**Extract provided**
The Captain was married to the Pastor's sister Laura. In his house,
complained the Captain, there were too many women: his mother-in-law, a
governess, his old nurse Margaret, his daughter Bertha. The Captain,
worried about his daughter's education, which was being influenced in
all directions by the people around her, deplored the incessant struggle
between men and women.
After the Pastor had gone, Laura entered to collect her household money.
His affairs near bankruptcy, the Captain reminded her that a father had
the sole control of his children. When Laura brought up the subject of
Nojd's affair, the Captain admitted that the paternity would be
difficult to determine. Laura scoffingly claimed that if such were the
case even the child of a married woman could be any other man's
offspring.
Laura confided to Dr. Ostermark, the new village doctor, her suspicion
that her husband was mentally ill. He bought books he never read, and he
tried to fathom events on other planets by peering through a microscope.
He had become a man who could not stand by his decisions, although he
was most vehement when he first uttered one.

[Page images and extracted text]
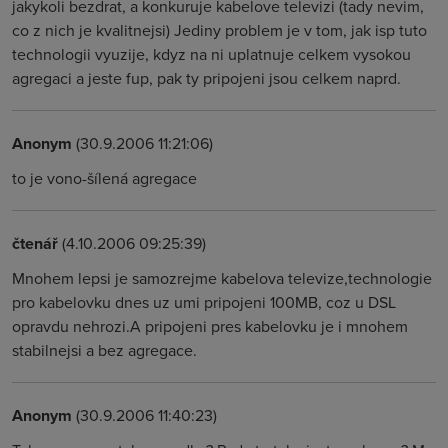
jakykoli bezdrat, a konkuruje kabelove televizi (tady nevim,
co z nich je kvalitnejsi) Jediny problem je v tom, jak isp tuto
technologii vyuzije, kdyz na ni uplatnuje celkem vysokou
agregaci a jeste fup, pak ty pripojeni jsou celkem naprd.
Anonym
(30.9.2006 11:21:06)
to je vono-šílená agregace
čtenář
(4.10.2006 09:25:39)
Mnohem lepsi je samozrejme kabelova televize,technologie
pro kabelovku dnes uz umi pripojeni 100MB, coz u DSL
opravdu nehrozi.A pripojeni pres kabelovku je i mnohem
stabilnejsi a bez agregace.
Anonym
(30.9.2006 11:40:23)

**Work task A**
Summarize the plot summary about the Captain and Laura in two sentences.
**Work task B**
Answer these questions on the plot summary about the Captain and Laura, one answer per line, marked the same way.
(i) Whose sister was Laura?
(ii) What is the name of the new village doctor?
(iii) According to Laura, what did the Captain try to fathom by peering through a microscope?
**Work task C**
Extend the plot summary about the Captain and Laura, picking up right after its final sentence.

**Answer box A**
The Captain, married to the Pastor's sister Laura, complained that there were too many women in his house and worried that his daughter Bertha's education was being pulled in all directions by the people around her. With his affairs near bankruptcy, he insisted that a father alone controlled his children, while Laura mocked him over paternity and confided to the new village doctor, Dr. Ostermark, that she suspected her husband was mentally ill.

**Answer box B**
(i) The Pastor's.
(ii) Dr. Ostermark.
(iii) Events on other planets.

**Answer box C**
Speaking privately with his old nurse, the Captain expressed his fear
that his family was plotting against him and that something evil was
about to happen. The family quarrel was clearly outlined when Bertha
complained to her father that her grandmother was trying to teach her
spiritualism and had even told the girl that the Captain, who was a
meteorologist by profession, was a charlatan. Bertha agreed with her
father that she ought to go away to study, but Laura boasted that she
could persuade Bertha to stay home. She hinted again that she could
prove the Captain was not Bertha's father.
Dr. Ostermark explained to Laura that she had been mistaken about her
husband; he had used a spectroscope, not a microscope, to examine the
elements on other planets. Still, the doctor said, he would watch the
Captain for further signs of insanity. Laura also told the doctor that
the Captain feared he was not Bertha's'father; quite obviously Laura had
planted this idea in the Captain's mind. When he began to worry over his
daughter's paternity, old Margaret tried to reassure him.
It became impossible for the Captain to allow his wife to continue her
persecution of him. She had intercepted some of his mail, thereby
thwarting him in the progress of his scientific ventures. He further
accused her of spreading among his friends the idea that he was insane.
Afraid that under such provocation he might lose his reason, he appealed
to his wife's selfishness. It would be in her best interest for him to
remain sane, he said, since insanity might lead to his suicide, which
would invalidate her right to collect his life insurance. She could
assure his sanity by confessing that Bertha was not his child, a
suspicion which was undermining his sanity.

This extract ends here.